From 1476a48fea64574ca131df89e31ccb62fee8a49d Mon Sep 17 00:00:00 2001
From: Zipeng WU <zipeng.wu@sonarsource.com>
Date: Thu, 29 Apr 2021 08:53:54 +0200
Subject: [PATCH] SONAR-14253 fix Authenticated JMX remote access not working
 with Compute Engine

SecurityManagement is introduced to prevent code injection from community plugins by denying access to our core's classloaders realm, and is not intended to block anything else. AccesscController will return a ProtectionDomain with null classloader when requested for a MBeanPermission.
---
 .../java/org/sonar/process/SecurityManagement.java     |  3 ++-
 .../java/org/sonar/process/SecurityManagementTest.java | 10 ++++++++++
 2 files changed, 12 insertions(+), 1 deletion(-)

diff --git a/server/sonar-process/src/main/java/org/sonar/process/SecurityManagement.java b/server/sonar-process/src/main/java/org/sonar/process/SecurityManagement.java
index 79674ad17bc..7a2d32f4fc5 100644
--- a/server/sonar-process/src/main/java/org/sonar/process/SecurityManagement.java
+++ b/server/sonar-process/src/main/java/org/sonar/process/SecurityManagement.java
@@ -89,7 +89,8 @@ public class SecurityManagement {
     }
 
     String getDomainClassLoaderName(ProtectionDomain domain) {
-      return domain.getClassLoader().getClass().getName();
+      ClassLoader classLoader = domain.getClassLoader();
+      return classLoader != null ? classLoader.getClass().getName() : null;
     }
   }
 }
diff --git a/server/sonar-process/src/test/java/org/sonar/process/SecurityManagementTest.java b/server/sonar-process/src/test/java/org/sonar/process/SecurityManagementTest.java
index 9bf0afaf57c..b3def5ce1b6 100644
--- a/server/sonar-process/src/test/java/org/sonar/process/SecurityManagementTest.java
+++ b/server/sonar-process/src/test/java/org/sonar/process/SecurityManagementTest.java
@@ -22,6 +22,7 @@ package org.sonar.process;
 import java.security.Permission;
 import java.security.ProtectionDomain;
 import java.security.SecurityPermission;
+import javax.management.MBeanPermission;
 import org.junit.Test;
 
 import static org.assertj.core.api.Assertions.assertThat;
@@ -66,4 +67,13 @@ public class SecurityManagementTest {
     assertThat(policy.implies(pd, allowedRuntime)).isTrue();
     assertThat(policy.implies(pd, deniedRuntime)).isTrue();
   }
+
+  @Test
+  public void protection_domain_can_have_no_classloader() {
+    SecurityManagement.CustomPolicy policy = new SecurityManagement.CustomPolicy();
+    ProtectionDomain domain = new ProtectionDomain(null, null, null, null);
+    Permission permission = new MBeanPermission("com.sun.management.internal.HotSpotThreadImpl", "getMBeanInfo");
+
+    assertThat(policy.implies(domain, permission)).isTrue();
+  }
 }
-- 
2.39.5

[Task instructions]:
- A) Answer these about the patch, one line each:
(i) On what date and at what time was the patch sent?
(ii) What is the name of the test method the patch adds?
(iii) Which class does the patch newly import into the test file?
- B) Rewrite the stretch of the patch from "From 1476a48fea64574ca131df89e31ccb62fee8a49d Mon" through "for a MBeanPermission.", putting "third-party plugins" in place of "community plugins".

[Material provided]:
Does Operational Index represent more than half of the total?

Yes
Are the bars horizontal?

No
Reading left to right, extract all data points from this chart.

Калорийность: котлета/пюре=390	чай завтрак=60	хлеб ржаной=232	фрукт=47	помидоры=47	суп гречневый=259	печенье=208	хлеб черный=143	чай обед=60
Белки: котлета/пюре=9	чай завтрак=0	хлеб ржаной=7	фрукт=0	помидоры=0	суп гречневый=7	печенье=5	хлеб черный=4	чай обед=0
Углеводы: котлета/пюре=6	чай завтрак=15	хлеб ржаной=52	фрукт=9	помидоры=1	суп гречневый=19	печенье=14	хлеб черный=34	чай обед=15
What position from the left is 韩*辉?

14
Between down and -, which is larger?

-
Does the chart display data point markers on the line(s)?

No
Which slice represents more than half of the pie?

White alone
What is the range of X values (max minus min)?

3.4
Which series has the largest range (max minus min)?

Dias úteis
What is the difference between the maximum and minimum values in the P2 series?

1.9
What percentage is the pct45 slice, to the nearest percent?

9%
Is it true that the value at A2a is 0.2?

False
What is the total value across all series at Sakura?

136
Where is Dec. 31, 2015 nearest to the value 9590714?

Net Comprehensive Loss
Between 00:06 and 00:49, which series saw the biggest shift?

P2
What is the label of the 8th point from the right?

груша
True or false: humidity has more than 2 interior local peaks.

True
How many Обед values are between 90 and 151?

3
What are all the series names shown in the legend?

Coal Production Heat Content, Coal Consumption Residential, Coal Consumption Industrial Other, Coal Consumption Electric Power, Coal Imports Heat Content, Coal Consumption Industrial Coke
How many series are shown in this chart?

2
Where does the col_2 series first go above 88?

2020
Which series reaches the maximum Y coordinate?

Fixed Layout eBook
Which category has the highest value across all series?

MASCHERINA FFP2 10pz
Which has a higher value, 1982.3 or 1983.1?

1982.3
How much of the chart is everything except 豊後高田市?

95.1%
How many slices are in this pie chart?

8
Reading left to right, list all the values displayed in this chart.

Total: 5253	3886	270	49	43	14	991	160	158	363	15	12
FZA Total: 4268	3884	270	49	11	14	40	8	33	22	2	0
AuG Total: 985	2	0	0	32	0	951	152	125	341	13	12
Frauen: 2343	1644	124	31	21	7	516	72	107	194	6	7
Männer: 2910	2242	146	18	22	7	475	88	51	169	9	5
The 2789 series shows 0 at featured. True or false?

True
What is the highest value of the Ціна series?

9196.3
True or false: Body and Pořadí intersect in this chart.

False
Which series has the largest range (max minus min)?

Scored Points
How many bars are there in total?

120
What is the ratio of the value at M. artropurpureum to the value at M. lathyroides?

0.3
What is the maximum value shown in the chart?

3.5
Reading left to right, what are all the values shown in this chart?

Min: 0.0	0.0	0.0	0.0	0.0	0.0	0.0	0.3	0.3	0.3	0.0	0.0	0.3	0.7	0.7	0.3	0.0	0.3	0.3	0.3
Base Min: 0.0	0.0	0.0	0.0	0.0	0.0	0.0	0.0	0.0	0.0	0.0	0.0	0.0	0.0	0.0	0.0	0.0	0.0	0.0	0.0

[Solutions]:
- A)
(i) Thu, 29 Apr 2021 08:53:54 +0200
(ii) protection_domain_can_have_no_classloader
(iii) javax.management.MBeanPermission

- B)
From 1476a48fea64574ca131df89e31ccb62fee8a49d Mon Sep 17 00:00:00 2001
From: Zipeng WU <zipeng.wu@sonarsource.com>
Date: Thu, 29 Apr 2021 08:53:54 +0200
Subject: [PATCH] SONAR-14253 fix Authenticated JMX remote access not working
 with Compute Engine

SecurityManagement is introduced to prevent code injection from third-party plugins by denying access to our core's classloaders realm, and is not intended to block anything else. AccesscController will return a ProtectionDomain with null classloader when requested for a MBeanPermission.